India: My Kaleidoscope

Emily Brothwood​
King’s College London, UK

Michelle Zoe Duffner

Perhaps it would seem obvious that a country of 1.34 billion people and 1652 languages would be diverse. Perhaps reading that India has over 2000 ethnic groups and that only the entire continent of Africa exceeds the linguistic, genetic and cultural diversity of the country of India would make this diversity clear. But, while these facts are staggering, I don’t think it is until you have tasted the spicy and the mild; seen the bustlingly loud cities and the serene rolling tea fields; browsed among the rainbows of sarees and navigated the piles of rubbish on the streets; and watched as two Indians who each speak four languages must communicate in broken English as it is the only language they share: can you even begin to understand the diversity of India. And that truly is just the beginning. Scraping away the layers of India’s diversity is an honour and a struggle, one that can lead you through discomfort, illness, sadness and guilt, but will always end in love, admiration and passion – at least in my experience.

What has brought me to this country this time around is an 8 week paid internship with Infosys Bangalore, where I have been working in the emerging trends department, researching technological trends in healthcare. I have worked with interns from all over the world from Australia to Romania, all fantastically smart and keen to explore all India has to offer. Many interns here study computer science and have taught me things about technology in the back of a tuktuk that has totally blown my mind, while with others I have discussed their entrepreneurial start-up plans over one of Bangalore’s infamous beers. There is much to learn from India, but the opportunity to learn from such a diverse group of students must equally not be overlooked. Stepping outside the campus bubble into Bangalore with this assorted collection of interns brings a new dimension to the experience of visiting and understanding India that I certainly have found invaluable.

After a week of hard work, many interns choose to explore beyond the Infosys campus and travel by bus, plane or train to the endless fascinating places in India. The next Monday as you scroll through the shared photo folder or take a look on Instagram you will be greeted with images of one friend’s toes in the sands of Goa’s beaches, another cautiously posing next to a monkey at a temple from the 7th century, another boasting views of tea fields from their treehouse stay while another poses next to a line of tequila shots in a rooftop bar in Mumbai. It is truly possible to find the experience you want in India. I have never been anywhere quite like it before and I do not expect to. India is not a country that can be ‘ticked off’ one’s list. There is always a new experience to be had, new people to be met, new foods to be tried – a place I do not believe it is possible to be ready to leave.

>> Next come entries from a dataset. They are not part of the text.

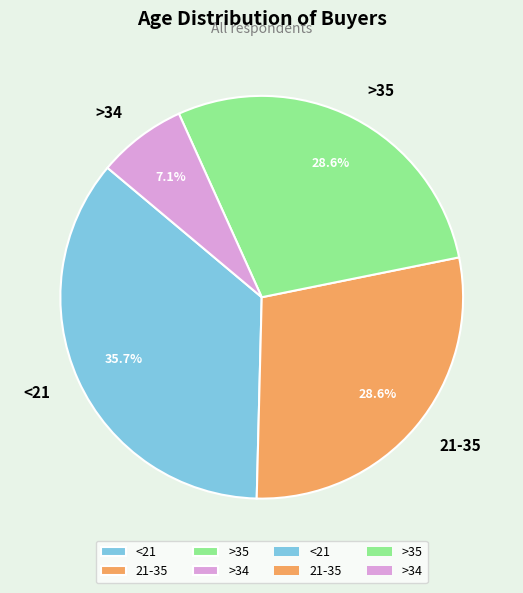

True or false: >35 accounts for 38% of the total.

False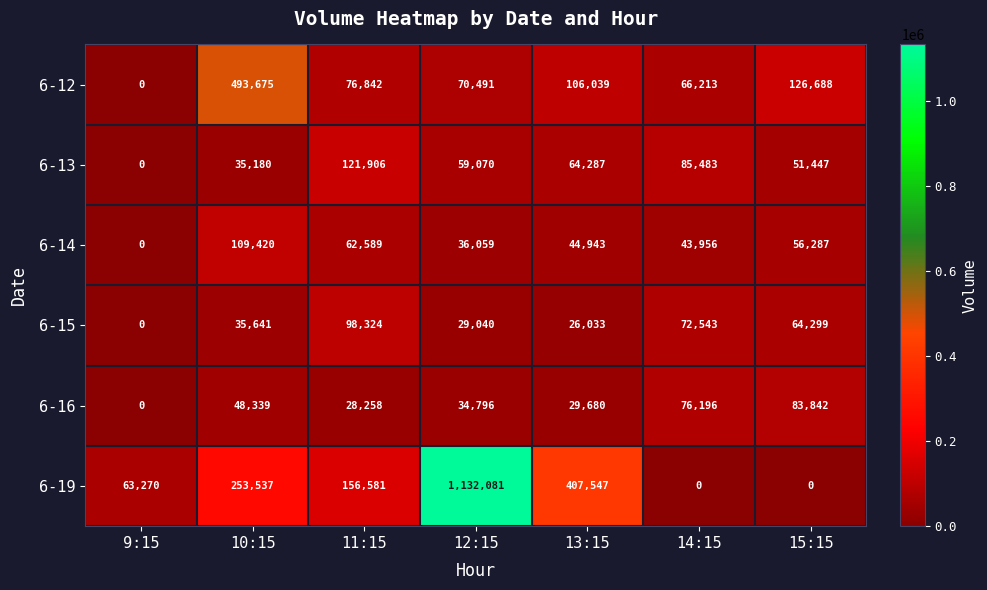

At which category is the sum across all series the highest?

12:15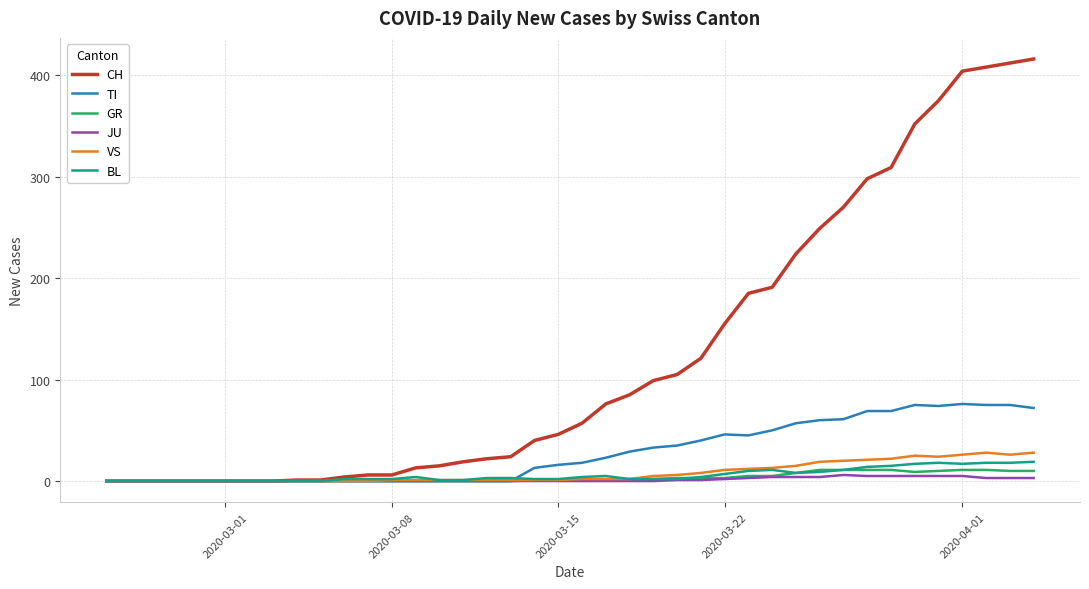

What is the sum of all GR values?

140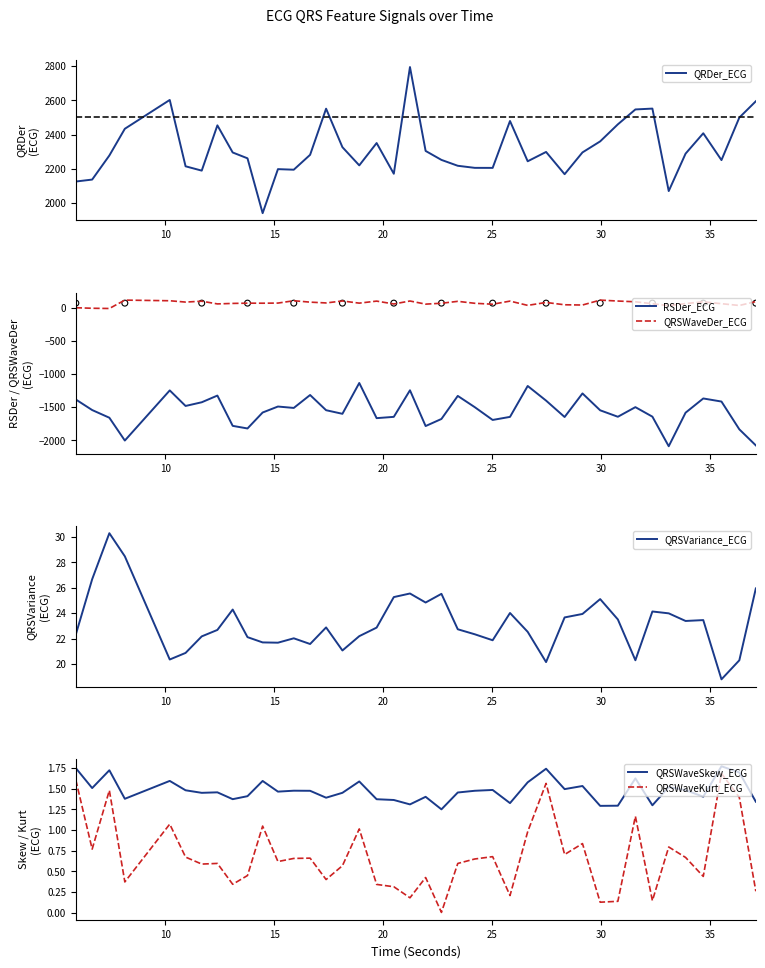

True or false: QRSWaveDer_ECG and RSDer_ECG cross at least once.

False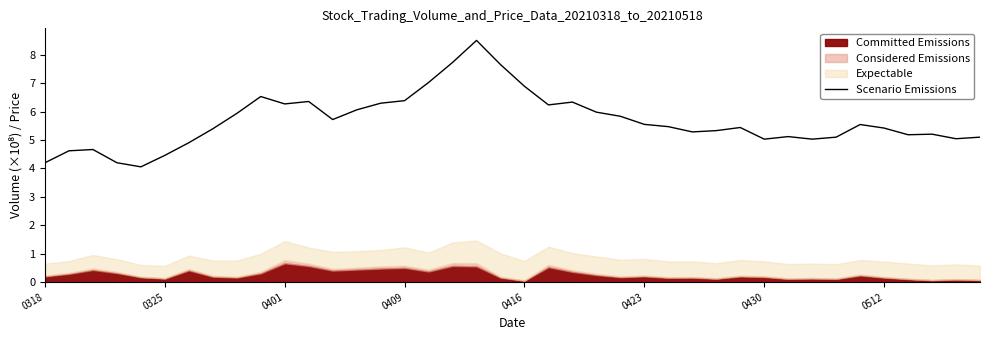

What is the difference between the maximum and minimum values?

4.5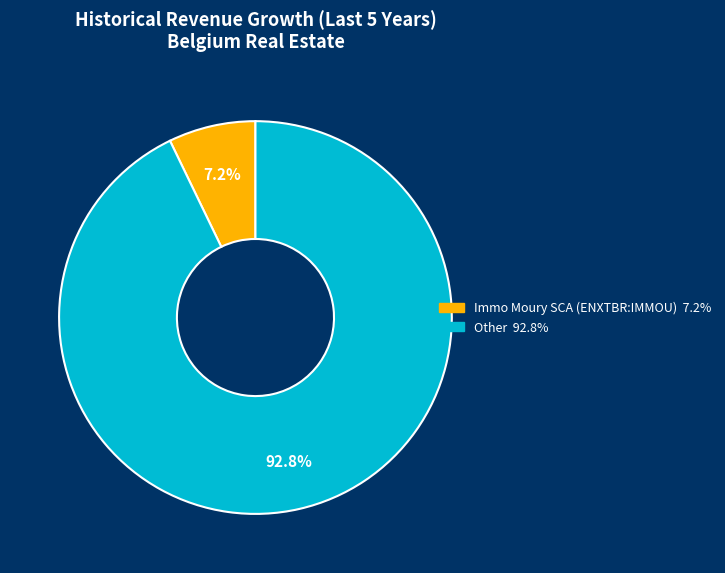

What is the largest slice in the pie chart?

Other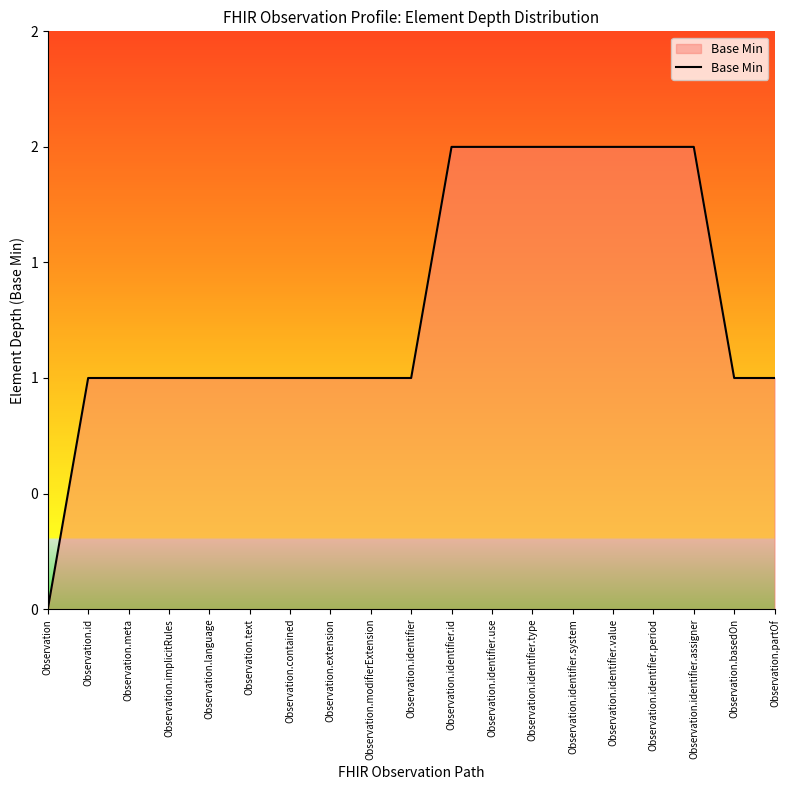

Is this an area chart (filled region under the line)?

Yes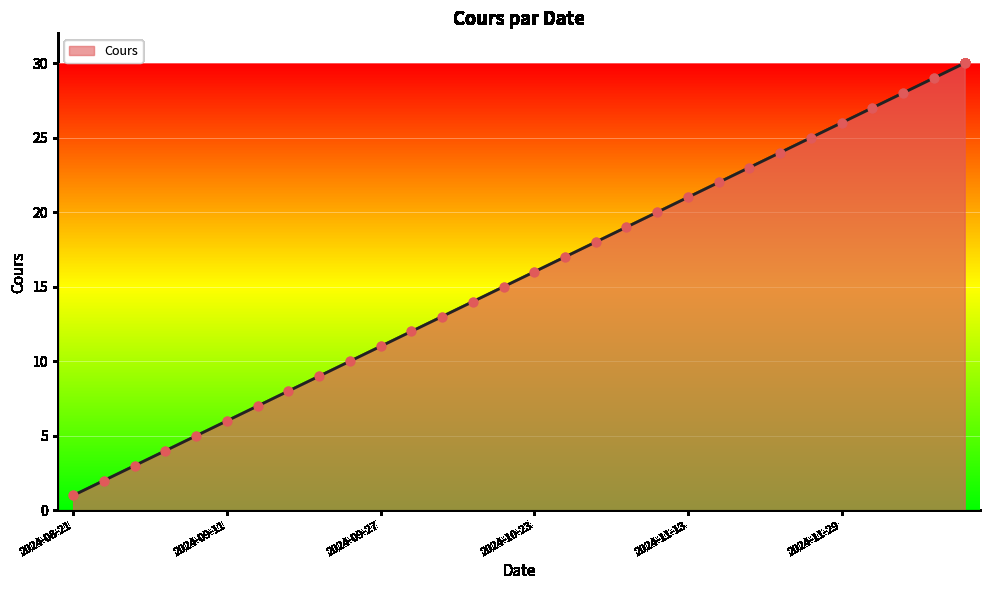

What is the maximum value shown in the chart?

30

There are many things I do not like about my own, very small, country and it would be unfair to be blinded by my love for India and glaze over the fact there are many things that I do not love about India’s diversity. It is most definitely not easy to see children asking for food and money or walk past families in slums - a feeling intensified by the backdrop of stunning hotels. It is not pleasant to see a stray dog hopping due to a broken leg or missing a part of its face, and it is not easy knowing that a caste system systematically puts down groups of people because of the family into which they were born. All of these things are not easy to get over and only too easy to forget when the rest of India’s sounds, smells and colours hit you square in the face. But it is worth saying that this other side to India’s diversity should not be ‘gotten over’ and should never be forgotten as this is an important, albeit less positive, part of India’s diversity.

Now on my third trip to India perhaps you’d think I’d have an understanding of India’s diversity or be ready to say goodbye for a while once my contract comes to an end. But I learn something new every day. I learn about another King and their powerful rule, I learn another story from the colonial rule I was never taught in school, I learn that it truly is possible to fit one more person on the back of a motorbike. India never bores me and it always tests me. India has made me cry and smile and dance and laugh like nowhere else. I know I will never be ready to leave, and that I will always be ready to come back.

Emily is going into her final year at King’s College London studying BSc Global Health and Social Medicine. During her time at university she has been heavily involved in social enterprise and is very interested in pursuing this passion through starting her own social enterprise in the future. After graduation, Emily is interested in working in public health and policy and is currently working in the Infosys Centre for Emerging Technology Solutions in Bangalore doing research into the future trends in healthcare technology. Emily has a great love for India with this being her third visit and she hope to one day to work here full-time!